▶ **Activity**: Return the data below exactly, but only from the line containing "à cet article**" through the line containing "# Description", with both of those lines included.

Record excerpts START

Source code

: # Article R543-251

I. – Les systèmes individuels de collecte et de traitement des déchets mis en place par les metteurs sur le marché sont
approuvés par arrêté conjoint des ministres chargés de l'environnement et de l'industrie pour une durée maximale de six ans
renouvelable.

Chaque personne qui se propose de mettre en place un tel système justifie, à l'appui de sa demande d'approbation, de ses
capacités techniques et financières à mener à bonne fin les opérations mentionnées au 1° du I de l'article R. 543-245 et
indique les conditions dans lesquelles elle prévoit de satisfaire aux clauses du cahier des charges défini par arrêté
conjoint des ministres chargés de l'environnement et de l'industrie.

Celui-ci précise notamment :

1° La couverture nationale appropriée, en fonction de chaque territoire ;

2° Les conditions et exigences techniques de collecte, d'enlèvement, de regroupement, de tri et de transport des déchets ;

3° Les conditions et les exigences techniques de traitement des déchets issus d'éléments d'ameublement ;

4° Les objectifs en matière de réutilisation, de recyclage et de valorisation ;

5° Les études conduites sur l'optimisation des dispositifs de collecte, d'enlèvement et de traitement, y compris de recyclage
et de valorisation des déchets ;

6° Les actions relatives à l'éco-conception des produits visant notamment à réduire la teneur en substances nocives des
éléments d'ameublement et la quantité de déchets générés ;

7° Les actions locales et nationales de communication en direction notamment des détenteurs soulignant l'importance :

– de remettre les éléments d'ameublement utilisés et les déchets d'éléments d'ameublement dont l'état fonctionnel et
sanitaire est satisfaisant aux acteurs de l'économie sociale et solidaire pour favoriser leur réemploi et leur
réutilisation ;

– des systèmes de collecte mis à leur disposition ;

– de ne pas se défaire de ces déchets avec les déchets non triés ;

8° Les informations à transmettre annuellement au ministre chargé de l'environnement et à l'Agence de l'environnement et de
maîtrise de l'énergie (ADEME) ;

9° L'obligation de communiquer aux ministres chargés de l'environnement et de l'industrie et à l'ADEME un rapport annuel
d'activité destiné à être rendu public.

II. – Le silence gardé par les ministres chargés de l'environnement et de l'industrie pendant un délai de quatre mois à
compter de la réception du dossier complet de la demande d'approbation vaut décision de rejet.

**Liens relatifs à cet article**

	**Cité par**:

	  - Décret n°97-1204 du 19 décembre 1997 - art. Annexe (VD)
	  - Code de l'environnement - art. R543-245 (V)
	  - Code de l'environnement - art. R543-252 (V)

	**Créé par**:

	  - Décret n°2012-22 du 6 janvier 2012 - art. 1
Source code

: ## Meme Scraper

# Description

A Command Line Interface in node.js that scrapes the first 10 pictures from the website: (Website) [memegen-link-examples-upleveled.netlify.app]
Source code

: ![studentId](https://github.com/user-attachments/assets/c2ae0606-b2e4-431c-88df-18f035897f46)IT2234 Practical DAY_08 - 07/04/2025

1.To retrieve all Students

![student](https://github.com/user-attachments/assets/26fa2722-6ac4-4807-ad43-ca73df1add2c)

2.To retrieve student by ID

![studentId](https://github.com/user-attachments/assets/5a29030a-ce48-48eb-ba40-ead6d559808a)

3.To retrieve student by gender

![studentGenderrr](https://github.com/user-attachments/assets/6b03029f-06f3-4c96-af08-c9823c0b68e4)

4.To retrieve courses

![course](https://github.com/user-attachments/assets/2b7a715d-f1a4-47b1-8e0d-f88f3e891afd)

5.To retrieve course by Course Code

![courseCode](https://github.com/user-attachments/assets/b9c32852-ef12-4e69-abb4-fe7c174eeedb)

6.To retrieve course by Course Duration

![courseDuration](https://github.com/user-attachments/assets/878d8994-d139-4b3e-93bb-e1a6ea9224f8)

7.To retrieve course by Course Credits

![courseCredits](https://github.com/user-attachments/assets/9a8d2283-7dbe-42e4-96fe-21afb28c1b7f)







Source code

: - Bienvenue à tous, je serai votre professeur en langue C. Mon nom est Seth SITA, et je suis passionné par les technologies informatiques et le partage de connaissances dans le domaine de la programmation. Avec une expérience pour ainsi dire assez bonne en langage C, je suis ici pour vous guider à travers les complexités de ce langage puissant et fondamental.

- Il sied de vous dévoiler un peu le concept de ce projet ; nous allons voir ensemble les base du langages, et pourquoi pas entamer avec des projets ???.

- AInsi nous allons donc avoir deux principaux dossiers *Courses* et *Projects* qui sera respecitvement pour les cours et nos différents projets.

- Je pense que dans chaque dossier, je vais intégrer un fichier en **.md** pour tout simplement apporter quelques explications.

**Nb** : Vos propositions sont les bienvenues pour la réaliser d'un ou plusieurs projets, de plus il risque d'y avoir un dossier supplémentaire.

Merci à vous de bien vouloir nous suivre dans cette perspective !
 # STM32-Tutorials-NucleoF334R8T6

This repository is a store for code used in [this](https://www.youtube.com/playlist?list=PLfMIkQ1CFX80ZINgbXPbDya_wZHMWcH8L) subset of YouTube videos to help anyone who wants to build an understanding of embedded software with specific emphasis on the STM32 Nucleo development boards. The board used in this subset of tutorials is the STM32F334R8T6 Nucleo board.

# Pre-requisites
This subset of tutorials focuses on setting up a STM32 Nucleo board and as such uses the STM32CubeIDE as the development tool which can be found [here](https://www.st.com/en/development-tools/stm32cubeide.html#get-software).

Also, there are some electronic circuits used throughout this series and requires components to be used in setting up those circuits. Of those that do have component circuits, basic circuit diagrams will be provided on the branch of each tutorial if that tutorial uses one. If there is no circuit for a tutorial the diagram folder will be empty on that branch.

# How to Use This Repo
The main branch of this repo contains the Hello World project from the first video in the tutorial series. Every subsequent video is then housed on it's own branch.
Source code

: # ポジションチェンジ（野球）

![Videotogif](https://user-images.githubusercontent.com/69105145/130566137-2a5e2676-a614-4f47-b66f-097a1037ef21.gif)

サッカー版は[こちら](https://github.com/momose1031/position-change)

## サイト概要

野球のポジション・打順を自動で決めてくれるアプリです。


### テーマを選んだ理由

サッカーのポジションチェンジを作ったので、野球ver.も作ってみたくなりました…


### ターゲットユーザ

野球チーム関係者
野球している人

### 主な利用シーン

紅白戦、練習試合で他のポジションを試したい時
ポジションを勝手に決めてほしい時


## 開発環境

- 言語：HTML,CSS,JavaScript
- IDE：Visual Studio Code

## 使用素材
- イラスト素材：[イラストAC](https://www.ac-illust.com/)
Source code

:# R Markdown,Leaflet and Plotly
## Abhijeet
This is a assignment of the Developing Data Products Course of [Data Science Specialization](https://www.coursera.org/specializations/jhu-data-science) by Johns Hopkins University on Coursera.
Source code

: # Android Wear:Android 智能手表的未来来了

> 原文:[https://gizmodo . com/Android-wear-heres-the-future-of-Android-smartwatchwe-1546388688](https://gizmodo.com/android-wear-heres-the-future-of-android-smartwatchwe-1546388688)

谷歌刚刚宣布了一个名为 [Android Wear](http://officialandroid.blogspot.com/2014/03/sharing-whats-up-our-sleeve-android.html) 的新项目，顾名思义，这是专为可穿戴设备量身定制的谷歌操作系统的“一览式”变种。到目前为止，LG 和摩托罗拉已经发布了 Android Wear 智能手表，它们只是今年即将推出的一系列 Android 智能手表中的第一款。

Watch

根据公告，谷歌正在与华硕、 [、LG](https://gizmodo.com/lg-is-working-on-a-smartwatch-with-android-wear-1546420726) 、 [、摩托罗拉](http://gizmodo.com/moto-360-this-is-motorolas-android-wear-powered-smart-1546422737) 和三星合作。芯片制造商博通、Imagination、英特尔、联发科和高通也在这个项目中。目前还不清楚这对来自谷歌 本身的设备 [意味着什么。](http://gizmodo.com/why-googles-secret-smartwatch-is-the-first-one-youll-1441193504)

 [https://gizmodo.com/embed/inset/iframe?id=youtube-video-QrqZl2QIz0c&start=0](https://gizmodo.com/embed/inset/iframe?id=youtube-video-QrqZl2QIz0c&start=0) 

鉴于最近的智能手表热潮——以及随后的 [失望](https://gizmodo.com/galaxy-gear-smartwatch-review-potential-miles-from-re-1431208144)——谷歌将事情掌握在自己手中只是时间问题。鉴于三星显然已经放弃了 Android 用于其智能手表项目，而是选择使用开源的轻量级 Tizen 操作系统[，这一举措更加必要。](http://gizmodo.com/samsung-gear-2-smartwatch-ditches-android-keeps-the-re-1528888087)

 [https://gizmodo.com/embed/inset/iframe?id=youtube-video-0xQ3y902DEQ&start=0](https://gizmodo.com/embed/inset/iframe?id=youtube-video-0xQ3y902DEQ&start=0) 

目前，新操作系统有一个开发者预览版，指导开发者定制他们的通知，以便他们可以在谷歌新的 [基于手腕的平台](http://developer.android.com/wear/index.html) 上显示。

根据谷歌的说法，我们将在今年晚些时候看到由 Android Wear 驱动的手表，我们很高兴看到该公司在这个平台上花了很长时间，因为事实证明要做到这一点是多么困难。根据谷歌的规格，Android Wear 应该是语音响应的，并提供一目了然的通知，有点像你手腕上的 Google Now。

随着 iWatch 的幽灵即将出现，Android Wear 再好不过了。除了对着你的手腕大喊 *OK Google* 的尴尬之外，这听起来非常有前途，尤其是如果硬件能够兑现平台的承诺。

Record excerpts END
Record excerpts START

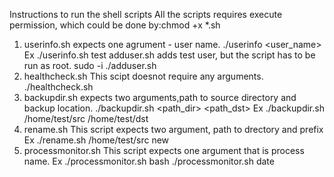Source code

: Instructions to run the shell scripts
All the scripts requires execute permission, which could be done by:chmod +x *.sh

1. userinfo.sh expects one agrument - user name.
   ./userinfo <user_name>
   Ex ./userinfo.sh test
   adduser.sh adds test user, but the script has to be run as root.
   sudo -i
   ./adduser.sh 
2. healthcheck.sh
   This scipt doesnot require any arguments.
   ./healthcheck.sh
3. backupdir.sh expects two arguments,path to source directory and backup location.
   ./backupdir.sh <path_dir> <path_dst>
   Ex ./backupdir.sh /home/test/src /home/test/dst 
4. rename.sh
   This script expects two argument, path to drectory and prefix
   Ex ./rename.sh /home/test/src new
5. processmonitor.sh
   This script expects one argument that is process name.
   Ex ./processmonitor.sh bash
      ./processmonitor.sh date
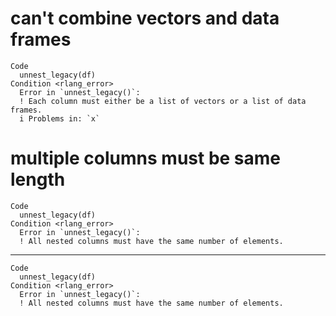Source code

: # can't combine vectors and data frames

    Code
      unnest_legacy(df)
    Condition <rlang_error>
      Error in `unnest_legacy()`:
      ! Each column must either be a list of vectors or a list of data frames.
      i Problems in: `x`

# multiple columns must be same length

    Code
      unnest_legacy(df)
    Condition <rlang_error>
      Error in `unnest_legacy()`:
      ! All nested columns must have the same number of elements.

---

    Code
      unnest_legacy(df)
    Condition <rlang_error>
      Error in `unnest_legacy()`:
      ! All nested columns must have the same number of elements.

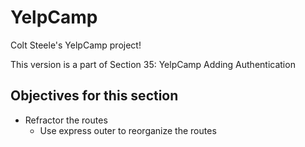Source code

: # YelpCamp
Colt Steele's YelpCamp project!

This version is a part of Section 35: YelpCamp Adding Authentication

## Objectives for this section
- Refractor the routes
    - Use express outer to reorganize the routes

Record excerpts END
Record excerpts START

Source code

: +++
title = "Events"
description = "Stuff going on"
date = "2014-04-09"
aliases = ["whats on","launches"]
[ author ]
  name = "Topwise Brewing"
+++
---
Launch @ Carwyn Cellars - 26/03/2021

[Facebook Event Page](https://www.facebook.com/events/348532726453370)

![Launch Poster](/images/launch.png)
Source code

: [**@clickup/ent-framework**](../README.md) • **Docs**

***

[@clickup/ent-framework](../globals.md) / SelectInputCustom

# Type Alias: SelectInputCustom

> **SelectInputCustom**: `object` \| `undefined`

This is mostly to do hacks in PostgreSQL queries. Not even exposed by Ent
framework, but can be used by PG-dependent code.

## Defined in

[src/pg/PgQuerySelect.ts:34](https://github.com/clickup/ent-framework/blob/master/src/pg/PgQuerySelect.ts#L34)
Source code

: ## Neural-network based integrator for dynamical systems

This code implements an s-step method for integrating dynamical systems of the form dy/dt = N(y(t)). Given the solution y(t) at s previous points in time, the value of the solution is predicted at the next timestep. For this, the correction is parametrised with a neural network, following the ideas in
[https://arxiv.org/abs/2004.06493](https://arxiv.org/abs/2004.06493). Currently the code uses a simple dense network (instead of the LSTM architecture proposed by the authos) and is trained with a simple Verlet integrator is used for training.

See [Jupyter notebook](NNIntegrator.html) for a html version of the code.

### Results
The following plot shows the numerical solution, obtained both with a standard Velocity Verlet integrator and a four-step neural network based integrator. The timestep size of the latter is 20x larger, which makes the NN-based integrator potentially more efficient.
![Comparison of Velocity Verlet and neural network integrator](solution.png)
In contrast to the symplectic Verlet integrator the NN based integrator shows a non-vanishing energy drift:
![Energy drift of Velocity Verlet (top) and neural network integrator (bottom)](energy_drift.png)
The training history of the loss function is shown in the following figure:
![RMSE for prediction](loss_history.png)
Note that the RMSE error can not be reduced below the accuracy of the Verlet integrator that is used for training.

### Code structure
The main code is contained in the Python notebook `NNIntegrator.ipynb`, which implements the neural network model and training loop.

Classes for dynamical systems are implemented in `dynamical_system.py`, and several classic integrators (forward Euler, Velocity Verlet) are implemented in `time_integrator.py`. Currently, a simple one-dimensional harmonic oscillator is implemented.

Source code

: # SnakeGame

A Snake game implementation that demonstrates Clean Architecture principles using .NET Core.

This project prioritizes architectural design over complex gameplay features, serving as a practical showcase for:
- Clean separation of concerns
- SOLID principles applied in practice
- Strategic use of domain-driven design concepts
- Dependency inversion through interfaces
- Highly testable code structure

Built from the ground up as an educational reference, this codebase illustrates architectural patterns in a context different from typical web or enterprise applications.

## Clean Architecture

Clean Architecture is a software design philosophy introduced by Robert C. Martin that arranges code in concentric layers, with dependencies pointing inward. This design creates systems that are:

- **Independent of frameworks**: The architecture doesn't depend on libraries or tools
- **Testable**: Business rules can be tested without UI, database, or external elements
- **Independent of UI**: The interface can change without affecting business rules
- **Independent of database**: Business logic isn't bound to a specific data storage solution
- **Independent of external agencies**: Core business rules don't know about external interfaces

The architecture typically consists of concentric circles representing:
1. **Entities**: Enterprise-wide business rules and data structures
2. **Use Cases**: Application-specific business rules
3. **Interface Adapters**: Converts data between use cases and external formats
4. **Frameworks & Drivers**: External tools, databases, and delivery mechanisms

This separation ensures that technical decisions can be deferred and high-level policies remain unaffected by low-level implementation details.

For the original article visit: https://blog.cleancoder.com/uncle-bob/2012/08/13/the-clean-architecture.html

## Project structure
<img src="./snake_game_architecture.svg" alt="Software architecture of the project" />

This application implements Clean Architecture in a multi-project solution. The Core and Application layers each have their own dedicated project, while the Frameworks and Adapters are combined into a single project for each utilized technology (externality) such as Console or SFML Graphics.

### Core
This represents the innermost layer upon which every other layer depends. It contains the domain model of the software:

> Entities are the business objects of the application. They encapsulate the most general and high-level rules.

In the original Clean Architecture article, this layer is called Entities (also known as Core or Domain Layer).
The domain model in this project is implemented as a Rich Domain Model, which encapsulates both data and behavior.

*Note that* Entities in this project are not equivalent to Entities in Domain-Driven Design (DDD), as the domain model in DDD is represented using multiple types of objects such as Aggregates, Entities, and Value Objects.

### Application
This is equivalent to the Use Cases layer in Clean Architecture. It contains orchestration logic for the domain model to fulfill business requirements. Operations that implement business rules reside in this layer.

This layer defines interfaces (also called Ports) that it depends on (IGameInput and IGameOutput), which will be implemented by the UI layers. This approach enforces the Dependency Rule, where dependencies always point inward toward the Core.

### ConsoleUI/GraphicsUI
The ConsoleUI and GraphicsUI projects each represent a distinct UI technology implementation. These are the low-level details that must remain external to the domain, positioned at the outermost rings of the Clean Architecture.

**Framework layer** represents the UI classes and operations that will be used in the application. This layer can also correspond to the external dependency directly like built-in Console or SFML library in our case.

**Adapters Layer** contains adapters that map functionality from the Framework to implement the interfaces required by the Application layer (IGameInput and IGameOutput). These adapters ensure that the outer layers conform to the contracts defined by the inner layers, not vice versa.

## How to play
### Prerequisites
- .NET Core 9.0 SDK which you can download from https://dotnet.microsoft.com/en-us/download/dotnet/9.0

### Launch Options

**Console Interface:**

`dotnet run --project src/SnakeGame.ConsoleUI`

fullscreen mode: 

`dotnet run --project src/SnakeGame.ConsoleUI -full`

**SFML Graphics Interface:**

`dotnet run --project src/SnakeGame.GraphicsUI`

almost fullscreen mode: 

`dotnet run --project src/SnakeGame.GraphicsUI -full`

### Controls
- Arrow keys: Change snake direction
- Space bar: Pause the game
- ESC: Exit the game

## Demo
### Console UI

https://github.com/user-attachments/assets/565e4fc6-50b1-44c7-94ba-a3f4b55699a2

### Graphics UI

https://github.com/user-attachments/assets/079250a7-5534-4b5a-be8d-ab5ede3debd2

Record excerpts END

▶ **Response to the exercise**:
**Liens relatifs à cet article**

	**Cité par**:

	  - Décret n°97-1204 du 19 décembre 1997 - art. Annexe (VD)
	  - Code de l'environnement - art. R543-245 (V)
	  - Code de l'environnement - art. R543-252 (V)

	**Créé par**:

	  - Décret n°2012-22 du 6 janvier 2012 - art. 1
Source code

: ## Meme Scraper

# Description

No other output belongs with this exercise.